En agosto de 2014 se me diagnosticó cáncer de amígdalas. Como siempre y gracias a mi Doc y mi ángel de la guarda, Carlos Gómez, él mismo repitió la hazaña de hace 13 años atrás: él lo vio, él sacó todo de forma tal que me evitó pasar por segunda vez por rayos y quimio, algo que podía tener consecuencias un poco graves para mi salud. Y esta vez nunca pensé en suicidarme, jamás, salí corriendo con todo el miedo del mundo a curarme y aquí estoy. Nunca más pensé en el suicidio. Claro, ahora hay una diferencia. Estoy sola –y me apoyo en mi familia, que son lo mejor que tengo- y estoy plantada sobre mis dos pies. Y tengo excelentes amigos que desde todos los lugares y de todas las formas posibles se ocuparon de no dejarme sola y apoyarme con su cariño y su presencia. Otro día me extenderé sobre el tema cáncer, ahí hay tela para cortar para rato.

Y si esta mina –yo- se atreve a hablar de cosas que se callan y se esconden, es justamente porque debemos terminar con esa cultura del silencio.
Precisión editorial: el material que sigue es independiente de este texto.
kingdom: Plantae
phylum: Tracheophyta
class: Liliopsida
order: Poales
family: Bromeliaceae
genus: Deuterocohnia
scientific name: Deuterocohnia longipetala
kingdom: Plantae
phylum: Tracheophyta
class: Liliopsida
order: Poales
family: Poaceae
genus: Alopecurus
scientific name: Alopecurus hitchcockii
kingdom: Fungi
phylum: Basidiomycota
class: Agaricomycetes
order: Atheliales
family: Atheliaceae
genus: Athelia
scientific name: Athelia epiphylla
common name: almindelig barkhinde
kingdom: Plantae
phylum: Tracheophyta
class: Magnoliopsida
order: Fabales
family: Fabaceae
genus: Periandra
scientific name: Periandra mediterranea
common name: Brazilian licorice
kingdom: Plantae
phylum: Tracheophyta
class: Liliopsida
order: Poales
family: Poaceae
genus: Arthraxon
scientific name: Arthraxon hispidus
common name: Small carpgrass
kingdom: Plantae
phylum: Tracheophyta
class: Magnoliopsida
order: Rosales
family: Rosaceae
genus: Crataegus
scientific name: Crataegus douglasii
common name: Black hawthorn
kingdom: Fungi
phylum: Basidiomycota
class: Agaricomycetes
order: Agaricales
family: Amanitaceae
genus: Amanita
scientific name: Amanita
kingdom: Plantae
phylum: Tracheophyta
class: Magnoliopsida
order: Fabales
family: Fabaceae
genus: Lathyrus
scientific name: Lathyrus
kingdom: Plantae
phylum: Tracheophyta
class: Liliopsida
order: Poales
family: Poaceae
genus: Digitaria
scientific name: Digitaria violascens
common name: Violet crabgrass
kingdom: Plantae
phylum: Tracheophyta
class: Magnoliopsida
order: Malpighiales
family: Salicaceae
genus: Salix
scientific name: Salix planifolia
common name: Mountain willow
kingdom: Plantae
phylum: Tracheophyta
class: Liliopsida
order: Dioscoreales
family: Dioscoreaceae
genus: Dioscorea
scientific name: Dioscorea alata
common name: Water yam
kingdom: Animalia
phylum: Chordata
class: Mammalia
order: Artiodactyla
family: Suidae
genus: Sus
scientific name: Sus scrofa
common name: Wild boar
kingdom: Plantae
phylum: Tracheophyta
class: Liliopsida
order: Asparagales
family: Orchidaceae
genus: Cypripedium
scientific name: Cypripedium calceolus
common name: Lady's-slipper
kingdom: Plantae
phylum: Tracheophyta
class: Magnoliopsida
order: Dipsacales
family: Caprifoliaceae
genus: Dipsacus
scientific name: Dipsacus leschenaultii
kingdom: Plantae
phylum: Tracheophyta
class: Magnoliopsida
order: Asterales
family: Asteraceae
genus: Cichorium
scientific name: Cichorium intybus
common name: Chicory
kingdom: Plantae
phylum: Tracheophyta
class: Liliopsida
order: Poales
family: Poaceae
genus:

Basta de silencios, el silencio es dañino.
Atrevámonos a hablar de lo que no queremos, es una forma de exorcizarlo, vale para el suicidio, para el cáncer, para los temas de salud mental. Vale para todo.
Si hablamos, muchas veces nos vamos a llevar una sorpresa, vamos a encontrar del otro lado amor y comprensión y contención. Y esa es la clave: el amor, en todas y cualquiera de sus expresiones. Quien intenta poner fin a su vida en el fondo es porque no se siente querido.
Cuidémonos.
Querámonos.
No solamente entre los que somos amigos y familia, aprendamos a tener empatía, a ponernos en los zapatos del otro, a entender que el otro puede estar mal y, a veces, con solo una sonrisa o unos minutos de charla, le cambiamos el día. Nunca nos olvidemos cuán importante puede ser perder unos segundos en escucharlo al otro, en parar la locura de la vida cotidiana y permitirnos –valga la paradoja- ser humanos.

1Sergio Brodsky es Psicólogo del servicio de salud mental del hospital Felipe Heras desde hace 17 años, y trabaja en Salud Mental desde hace 20. Los tres años anteriores trabajó en el hospital Colonia de Federal. Lo acompaña en su labor Adrián Kölln, también psicólogo.